What you will do — Your answer should hold the data exactly as given, minus any picture.

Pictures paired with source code
━━━━
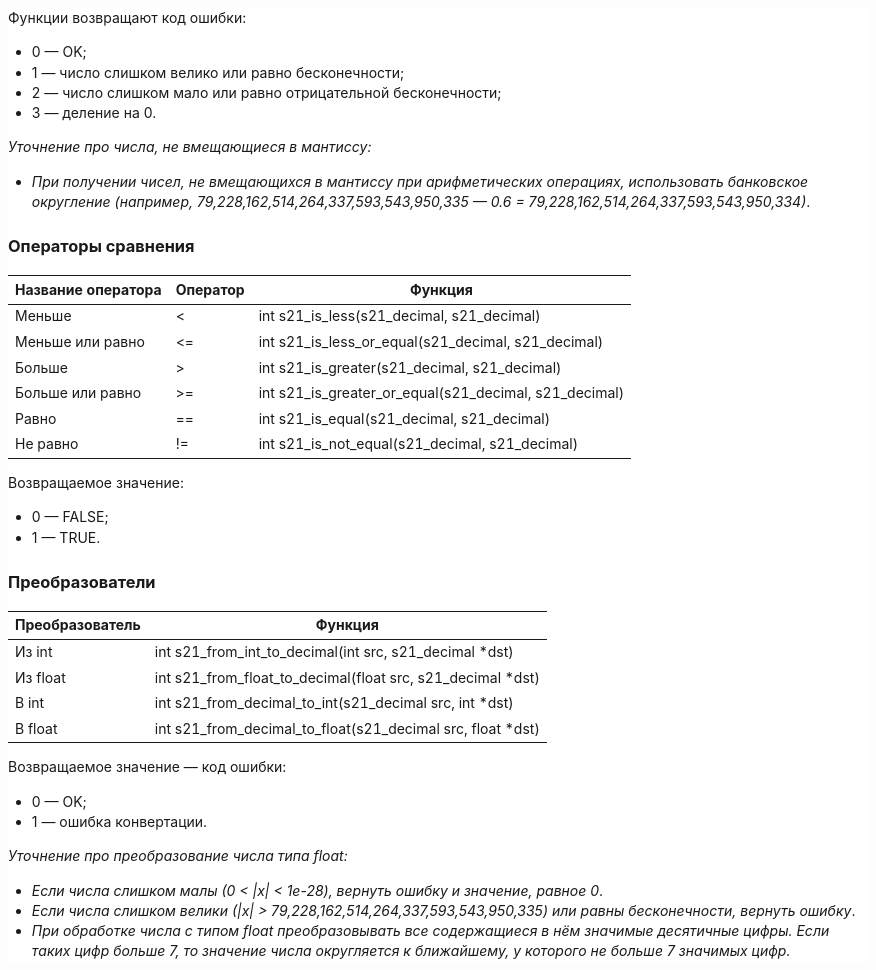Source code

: Функции возвращают код ошибки:

- 0 — OK;
- 1 — число слишком велико или равно бесконечности;
- 2 — число слишком мало или равно отрицательной бесконечности;
- 3 — деление на 0.

*Уточнение про числа, не вмещающиеся в мантиссу:*

- *При получении чисел, не вмещающихся в мантиссу при арифметических операциях, использовать банковское округление (например, 79,228,162,514,264,337,593,543,950,335 — 0.6 = 79,228,162,514,264,337,593,543,950,334)*.

### Операторы сравнения

| Название оператора | Оператор  | Функция |
| ------ | ------ | ------ |
| Меньше  | < | int s21_is_less(s21_decimal, s21_decimal) |
| Меньше или равно | <= | int s21_is_less_or_equal(s21_decimal, s21_decimal) |
| Больше | \> |  int s21_is_greater(s21_decimal, s21_decimal) |
| Больше или равно | \>= | int s21_is_greater_or_equal(s21_decimal, s21_decimal) |
| Равно | == |  int s21_is_equal(s21_decimal, s21_decimal) |
| Не равно | != |  int s21_is_not_equal(s21_decimal, s21_decimal) |

Возвращаемое значение:

- 0 — FALSE;
- 1 — TRUE.

### Преобразователи

| Преобразователь | Функция |
| ------ | ------ |
| Из int | int s21_from_int_to_decimal(int src, s21_decimal *dst) |
| Из float  | int s21_from_float_to_decimal(float src, s21_decimal *dst) |
| В int  | int s21_from_decimal_to_int(s21_decimal src, int *dst) |
| В float  | int s21_from_decimal_to_float(s21_decimal src, float *dst) |

Возвращаемое значение — код ошибки:

- 0 — OK;
- 1 — ошибка конвертации.

*Уточнение про преобразование числа типа float:*

- *Если числа слишком малы (0 < |x| < 1e-28), вернуть ошибку и значение, равное 0*.
- *Если числа слишком велики (|x| > 79,228,162,514,264,337,593,543,950,335) или равны бесконечности, вернуть ошибку*.
- *При обработке числа с типом float преобразовывать все содержащиеся в нём значимые десятичные цифры. Если таких цифр больше 7, то значение числа округляется к ближайшему, у которого не больше 7 значимых цифр.*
━━━━
Expected answer —
Source code

: Функции возвращают код ошибки:

- 0 — OK;
- 1 — число слишком велико или равно бесконечности;
- 2 — число слишком мало или равно отрицательной бесконечности;
- 3 — деление на 0.

*Уточнение про числа, не вмещающиеся в мантиссу:*

- *При получении чисел, не вмещающихся в мантиссу при арифметических операциях, использовать банковское округление (например, 79,228,162,514,264,337,593,543,950,335 — 0.6 = 79,228,162,514,264,337,593,543,950,334)*.

### Операторы сравнения

| Название оператора | Оператор  | Функция |
| ------ | ------ | ------ |
| Меньше  | < | int s21_is_less(s21_decimal, s21_decimal) |
| Меньше или равно | <= | int s21_is_less_or_equal(s21_decimal, s21_decimal) |
| Больше | \> |  int s21_is_greater(s21_decimal, s21_decimal) |
| Больше или равно | \>= | int s21_is_greater_or_equal(s21_decimal, s21_decimal) |
| Равно | == |  int s21_is_equal(s21_decimal, s21_decimal) |
| Не равно | != |  int s21_is_not_equal(s21_decimal, s21_decimal) |

Возвращаемое значение:

- 0 — FALSE;
- 1 — TRUE.

### Преобразователи

| Преобразователь | Функция |
| ------ | ------ |
| Из int | int s21_from_int_to_decimal(int src, s21_decimal *dst) |
| Из float  | int s21_from_float_to_decimal(float src, s21_decimal *dst) |
| В int  | int s21_from_decimal_to_int(s21_decimal src, int *dst) |
| В float  | int s21_from_decimal_to_float(s21_decimal src, float *dst) |

Возвращаемое значение — код ошибки:

- 0 — OK;
- 1 — ошибка конвертации.

*Уточнение про преобразование числа типа float:*

- *Если числа слишком малы (0 < |x| < 1e-28), вернуть ошибку и значение, равное 0*.
- *Если числа слишком велики (|x| > 79,228,162,514,264,337,593,543,950,335) или равны бесконечности, вернуть ошибку*.
- *При обработке числа с типом float преобразовывать все содержащиеся в нём значимые десятичные цифры. Если таких цифр больше 7, то значение числа округляется к ближайшему, у которого не больше 7 значимых цифр.*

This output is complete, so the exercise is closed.